### Source material
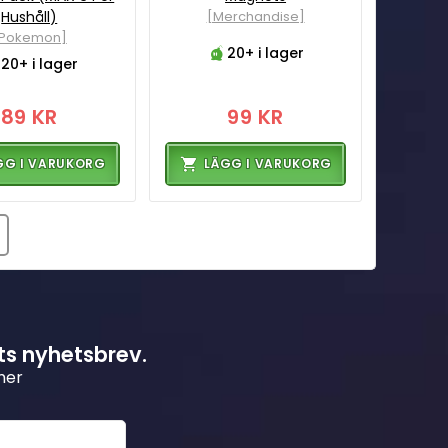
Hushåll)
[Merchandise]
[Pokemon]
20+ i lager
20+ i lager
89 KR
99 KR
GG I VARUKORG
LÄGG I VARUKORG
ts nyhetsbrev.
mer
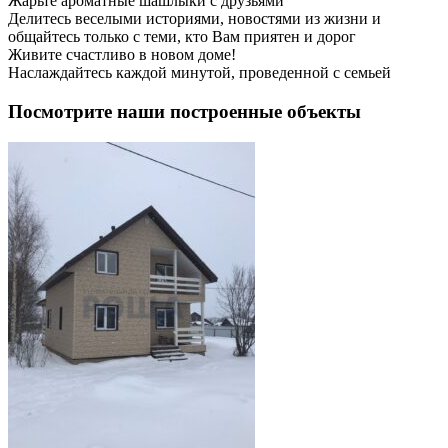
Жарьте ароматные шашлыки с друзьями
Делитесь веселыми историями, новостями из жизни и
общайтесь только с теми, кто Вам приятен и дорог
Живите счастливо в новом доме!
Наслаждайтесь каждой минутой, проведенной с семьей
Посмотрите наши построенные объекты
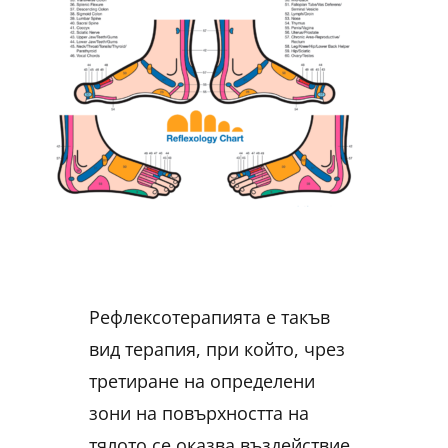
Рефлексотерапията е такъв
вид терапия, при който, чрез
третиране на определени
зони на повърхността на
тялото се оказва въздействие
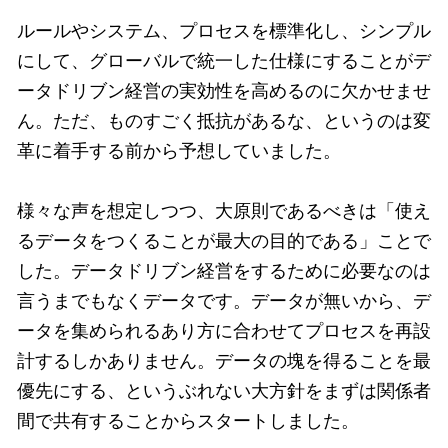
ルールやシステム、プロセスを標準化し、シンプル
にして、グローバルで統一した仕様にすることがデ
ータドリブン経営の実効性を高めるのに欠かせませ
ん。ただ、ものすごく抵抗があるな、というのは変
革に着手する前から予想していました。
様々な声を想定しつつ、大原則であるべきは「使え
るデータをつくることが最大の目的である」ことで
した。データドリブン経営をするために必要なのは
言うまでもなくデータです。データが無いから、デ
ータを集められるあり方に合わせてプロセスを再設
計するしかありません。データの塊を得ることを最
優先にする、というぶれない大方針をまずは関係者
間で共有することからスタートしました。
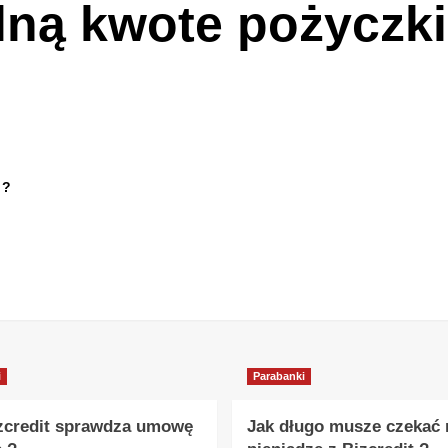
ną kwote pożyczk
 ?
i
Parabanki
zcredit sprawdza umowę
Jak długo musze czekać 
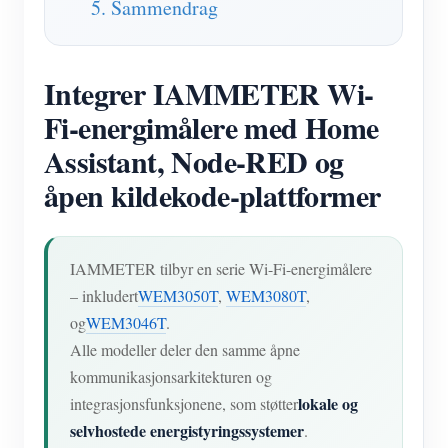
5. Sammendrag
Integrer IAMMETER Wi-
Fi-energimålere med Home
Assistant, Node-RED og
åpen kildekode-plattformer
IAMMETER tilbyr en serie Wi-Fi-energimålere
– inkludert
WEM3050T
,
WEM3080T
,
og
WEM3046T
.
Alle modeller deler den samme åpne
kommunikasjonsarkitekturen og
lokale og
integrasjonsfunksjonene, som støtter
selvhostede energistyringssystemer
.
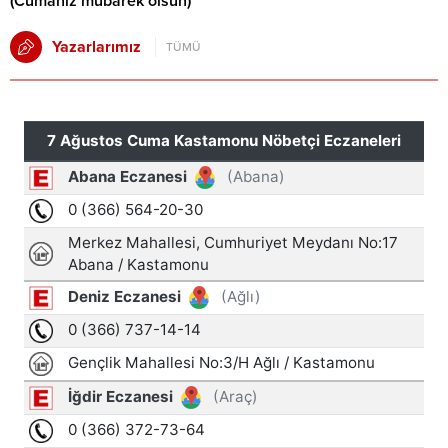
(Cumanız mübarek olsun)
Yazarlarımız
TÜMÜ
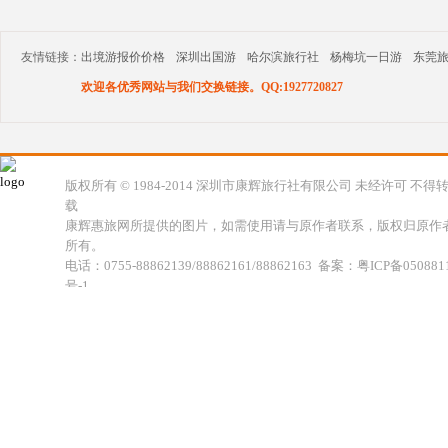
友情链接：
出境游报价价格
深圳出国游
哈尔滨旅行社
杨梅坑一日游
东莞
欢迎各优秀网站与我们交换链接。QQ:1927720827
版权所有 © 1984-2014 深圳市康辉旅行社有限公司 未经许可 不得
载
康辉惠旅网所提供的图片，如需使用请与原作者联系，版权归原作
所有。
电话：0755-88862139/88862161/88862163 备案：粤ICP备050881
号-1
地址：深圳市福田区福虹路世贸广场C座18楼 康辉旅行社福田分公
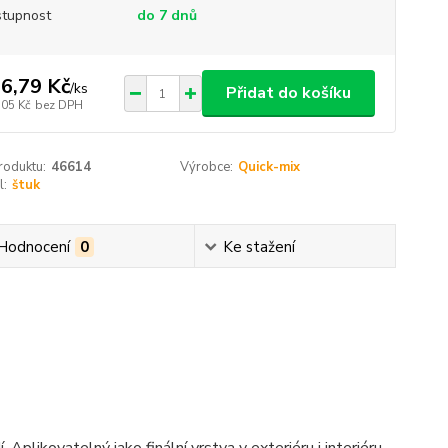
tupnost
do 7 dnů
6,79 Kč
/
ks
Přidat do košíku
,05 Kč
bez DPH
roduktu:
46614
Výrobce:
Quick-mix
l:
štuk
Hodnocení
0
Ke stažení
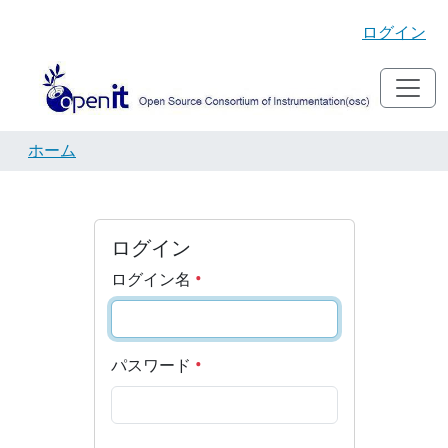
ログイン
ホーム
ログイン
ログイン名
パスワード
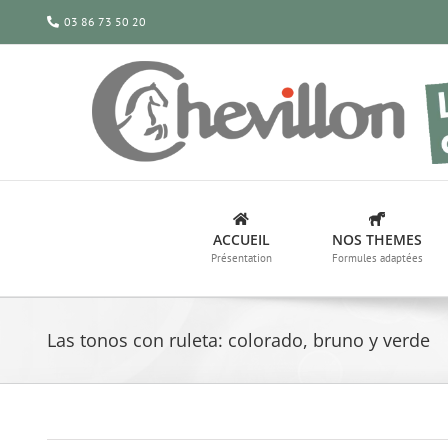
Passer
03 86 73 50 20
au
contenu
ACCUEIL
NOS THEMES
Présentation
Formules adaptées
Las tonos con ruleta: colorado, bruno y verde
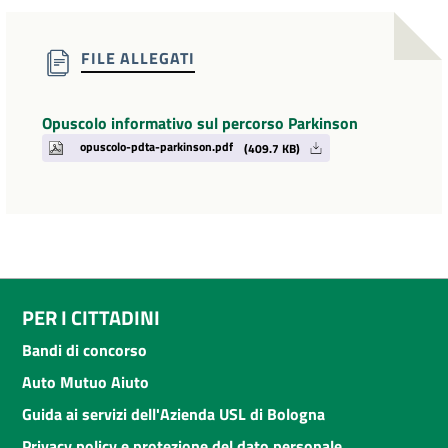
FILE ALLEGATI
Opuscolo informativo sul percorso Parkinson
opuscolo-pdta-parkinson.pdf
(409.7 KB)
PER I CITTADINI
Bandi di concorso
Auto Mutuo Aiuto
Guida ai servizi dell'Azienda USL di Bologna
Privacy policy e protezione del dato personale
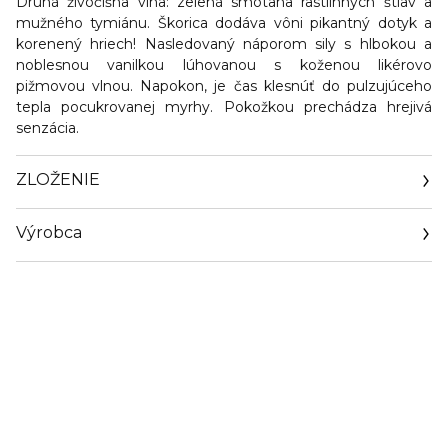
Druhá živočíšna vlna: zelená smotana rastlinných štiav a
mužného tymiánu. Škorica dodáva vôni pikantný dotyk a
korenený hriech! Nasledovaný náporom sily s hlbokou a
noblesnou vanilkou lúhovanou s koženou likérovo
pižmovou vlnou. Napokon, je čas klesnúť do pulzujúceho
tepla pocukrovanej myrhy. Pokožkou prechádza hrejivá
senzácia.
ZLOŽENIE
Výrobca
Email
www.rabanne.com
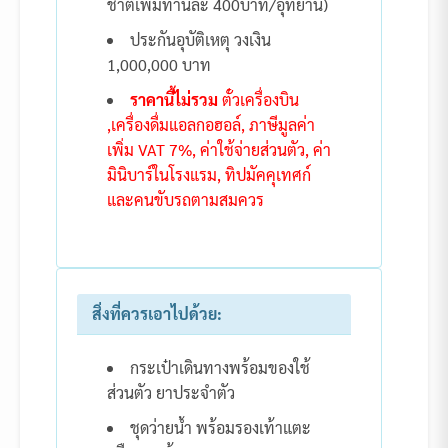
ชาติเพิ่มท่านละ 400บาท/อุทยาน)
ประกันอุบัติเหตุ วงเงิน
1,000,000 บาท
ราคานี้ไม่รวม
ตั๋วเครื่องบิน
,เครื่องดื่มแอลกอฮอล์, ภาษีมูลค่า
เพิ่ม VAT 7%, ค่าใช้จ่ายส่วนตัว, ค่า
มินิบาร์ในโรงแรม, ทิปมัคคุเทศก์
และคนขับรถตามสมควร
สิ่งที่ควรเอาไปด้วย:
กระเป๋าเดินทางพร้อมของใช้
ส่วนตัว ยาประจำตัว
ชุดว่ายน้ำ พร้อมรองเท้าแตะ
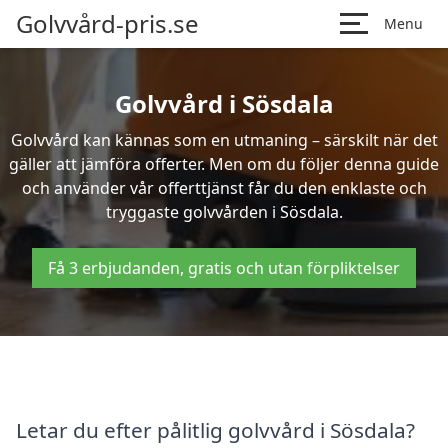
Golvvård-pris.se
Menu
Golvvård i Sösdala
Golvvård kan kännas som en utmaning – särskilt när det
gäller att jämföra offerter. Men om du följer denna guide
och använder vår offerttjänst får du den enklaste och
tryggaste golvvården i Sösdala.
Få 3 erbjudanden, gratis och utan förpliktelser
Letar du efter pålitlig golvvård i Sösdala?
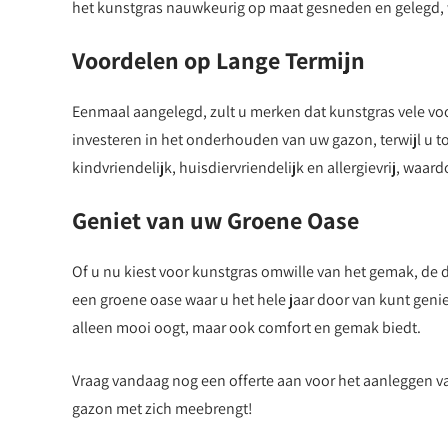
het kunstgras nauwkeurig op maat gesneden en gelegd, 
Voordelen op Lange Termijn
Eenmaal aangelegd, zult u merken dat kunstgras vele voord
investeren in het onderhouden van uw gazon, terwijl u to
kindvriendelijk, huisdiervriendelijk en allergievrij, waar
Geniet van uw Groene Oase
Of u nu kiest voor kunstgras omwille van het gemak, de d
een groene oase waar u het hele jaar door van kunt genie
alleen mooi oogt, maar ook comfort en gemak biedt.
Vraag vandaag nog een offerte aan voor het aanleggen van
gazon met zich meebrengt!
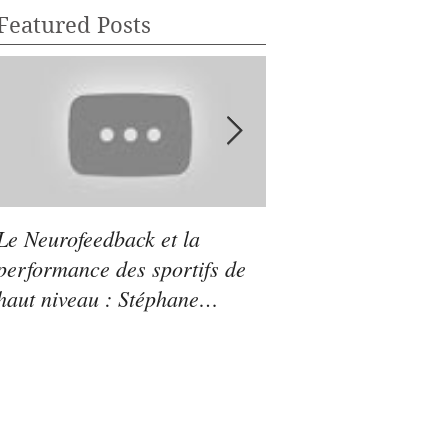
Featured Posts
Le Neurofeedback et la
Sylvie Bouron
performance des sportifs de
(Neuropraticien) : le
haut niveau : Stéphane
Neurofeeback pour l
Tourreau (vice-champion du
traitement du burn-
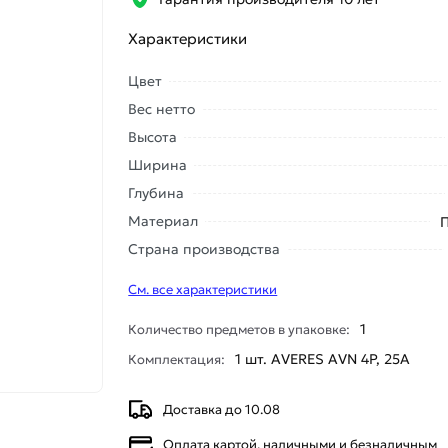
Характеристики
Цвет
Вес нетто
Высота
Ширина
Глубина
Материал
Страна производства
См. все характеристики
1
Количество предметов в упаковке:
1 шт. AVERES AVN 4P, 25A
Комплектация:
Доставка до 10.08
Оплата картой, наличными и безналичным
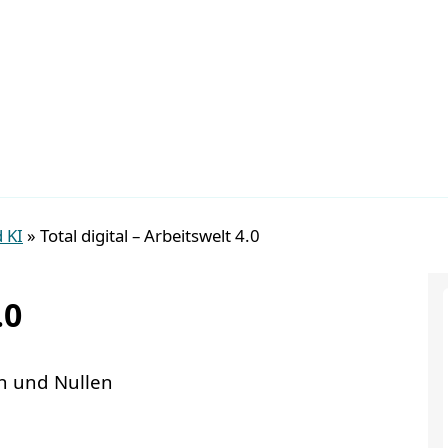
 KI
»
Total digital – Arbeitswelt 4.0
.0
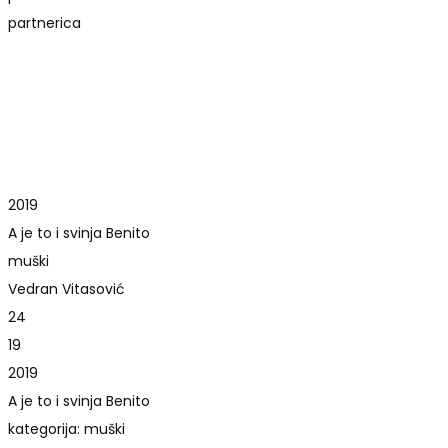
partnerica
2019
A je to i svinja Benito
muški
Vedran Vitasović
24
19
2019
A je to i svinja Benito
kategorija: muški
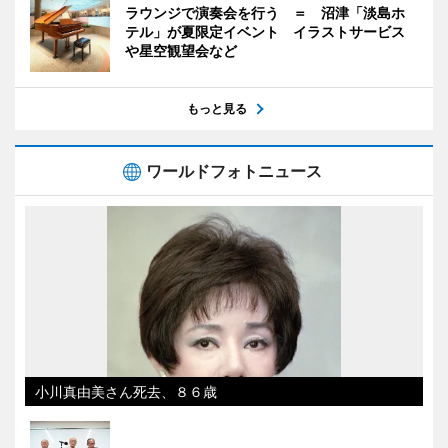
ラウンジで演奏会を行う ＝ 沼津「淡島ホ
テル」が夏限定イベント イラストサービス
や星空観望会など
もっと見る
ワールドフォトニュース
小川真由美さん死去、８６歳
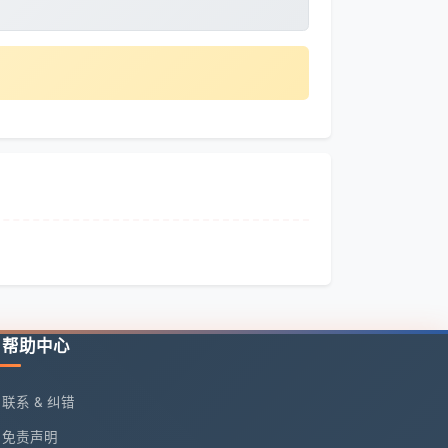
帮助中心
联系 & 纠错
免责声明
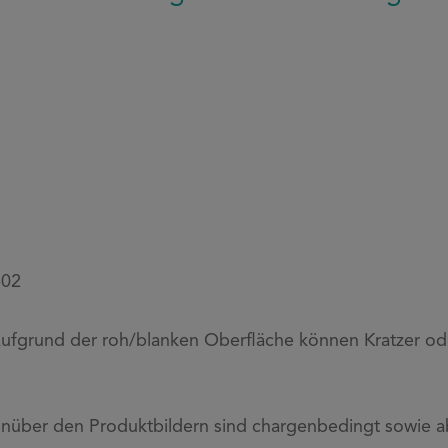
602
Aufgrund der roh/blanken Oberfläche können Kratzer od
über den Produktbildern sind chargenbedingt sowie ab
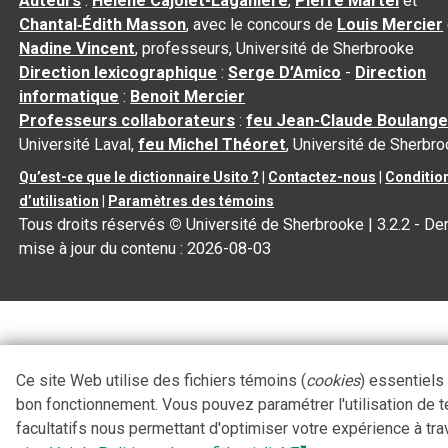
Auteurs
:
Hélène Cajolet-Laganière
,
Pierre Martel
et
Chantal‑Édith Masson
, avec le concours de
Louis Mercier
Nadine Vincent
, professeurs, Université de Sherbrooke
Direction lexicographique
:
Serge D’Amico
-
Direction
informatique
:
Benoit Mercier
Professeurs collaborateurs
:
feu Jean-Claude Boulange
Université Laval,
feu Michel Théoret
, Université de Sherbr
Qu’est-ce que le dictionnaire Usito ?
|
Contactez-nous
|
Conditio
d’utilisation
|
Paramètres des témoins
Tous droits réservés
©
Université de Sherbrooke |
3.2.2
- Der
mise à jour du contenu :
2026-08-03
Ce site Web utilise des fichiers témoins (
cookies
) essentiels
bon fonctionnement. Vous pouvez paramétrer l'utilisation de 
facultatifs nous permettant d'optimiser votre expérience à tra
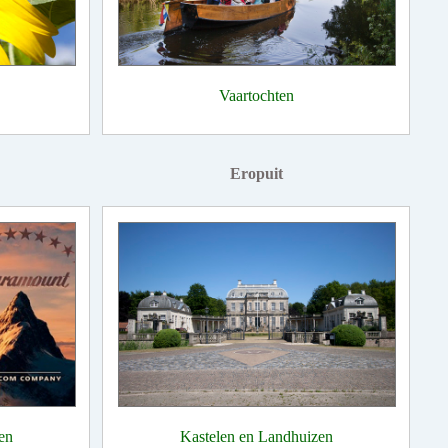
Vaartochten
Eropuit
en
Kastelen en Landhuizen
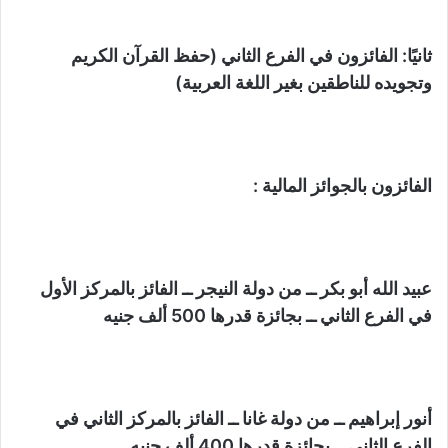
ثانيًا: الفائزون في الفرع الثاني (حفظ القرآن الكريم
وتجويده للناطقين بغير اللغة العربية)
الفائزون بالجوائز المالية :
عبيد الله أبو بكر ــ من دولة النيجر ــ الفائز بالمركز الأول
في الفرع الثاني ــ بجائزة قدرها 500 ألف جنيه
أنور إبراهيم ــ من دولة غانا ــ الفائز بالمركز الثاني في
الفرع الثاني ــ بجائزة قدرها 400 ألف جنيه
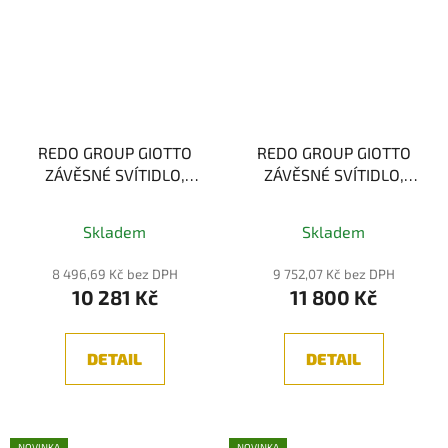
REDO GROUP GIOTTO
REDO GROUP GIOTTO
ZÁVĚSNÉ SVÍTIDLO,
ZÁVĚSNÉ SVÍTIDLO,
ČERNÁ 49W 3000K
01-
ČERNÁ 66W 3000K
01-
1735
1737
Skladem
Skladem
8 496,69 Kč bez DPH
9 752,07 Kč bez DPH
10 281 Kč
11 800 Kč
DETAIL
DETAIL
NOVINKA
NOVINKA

### Task brief
Above are the records; please give again, exactly and in full, only the lines that run from the line with "een groene oase" through the line with "Neurofeeback pour l", with no pictures.

### Response to the task
een groene oase waar u het hele jaar door van kunt genie
alleen mooi oogt, maar ook comfort en gemak biedt.
Vraag vandaag nog een offerte aan voor het aanleggen van
gazon met zich meebrengt!
Featured Posts
Le Neurofeedback et la
Sylvie Bouron
performance des sportifs de
(Neuropraticien) : le
haut niveau : Stéphane
Neurofeeback pour l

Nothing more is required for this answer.